In case of misconduct, the existence of training and regulatory documents helps prove the responsibility of the director, executive, or employee.


Company directors and executives must lead by example by strictly adhering to ethical rules and disclosing their own interests.
Transparent governance involves implementing internal oversight mechanisms, such as internal control and regular audits. It also involves decision-making frameworks, with the requirement of hierarchical validation or dual signature.
A symbol of the company's ethical commitment, these procedures strengthen stakeholder trust.


Digital tools enhance the effectiveness of conflict of interest prevention and management policies. They simplify and secure procedures.
For example, online declarations of interests facilitate the declaration by employees of personal or financial connections that could interfere with their professional duties.
Centralized management of the conflicts of interest register facilitates data analysis and protection. Companies can monitor potential conflict situations in real time and alert managers to manage risk proactively.

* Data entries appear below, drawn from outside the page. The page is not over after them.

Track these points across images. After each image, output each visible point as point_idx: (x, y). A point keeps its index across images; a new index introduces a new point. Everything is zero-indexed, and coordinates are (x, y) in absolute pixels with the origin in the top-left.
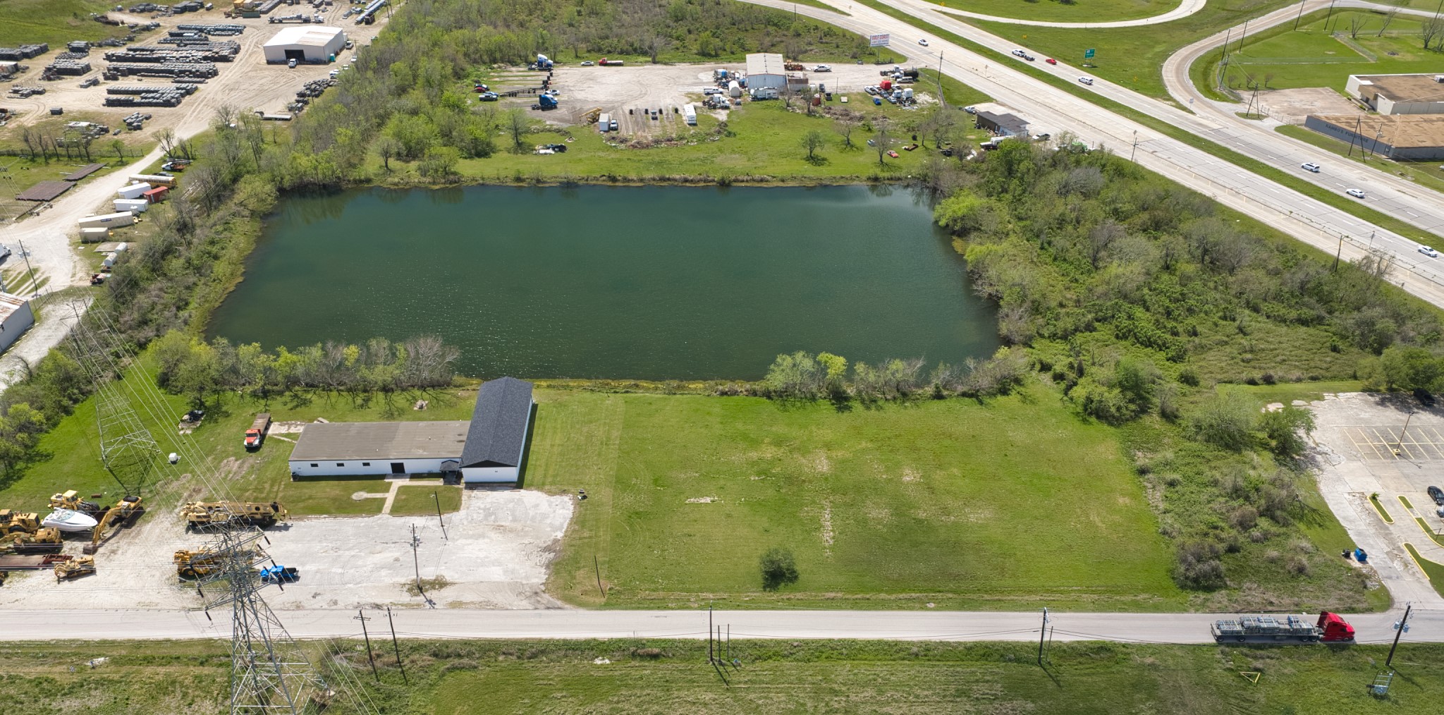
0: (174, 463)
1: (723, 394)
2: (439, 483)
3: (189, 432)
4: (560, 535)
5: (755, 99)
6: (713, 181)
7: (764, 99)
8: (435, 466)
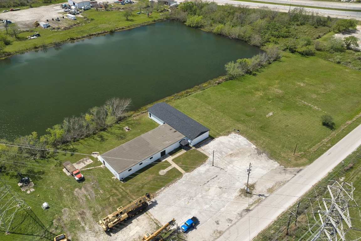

The company must examine every conflict of interest situation, even if it seems insignificant. If not addressed, minor conflicts can indeed multiply and worsen.
Some employees or executives may fail to declare their interests out of ignorance or concern about harming their career. It is crucial that declaration procedures be simple, accessible, and monitored.
Ongoing training is essential to remind employees of the issues, cultivate a culture of accountability, and inform them of legislative and organizational changes.
If sanctions for non-compliance with rules are unclear or non-existent, the conflict of interest prevention policy may lose its effectiveness. Clear and firm measures encourage compliance with the rules.
Managing conflicts of interest should not be perceived as yet another constraint for the company.
It is a strategic necessity to ensure its sustainability, credibility, and performance. Vigilance must be constant. A proactive, robust, and transparent conflict of interest prevention and management policy protects the organization’s reputation and financial stability. It also strengthens the trust of partners and employees, ensuring sustainable and ethical development.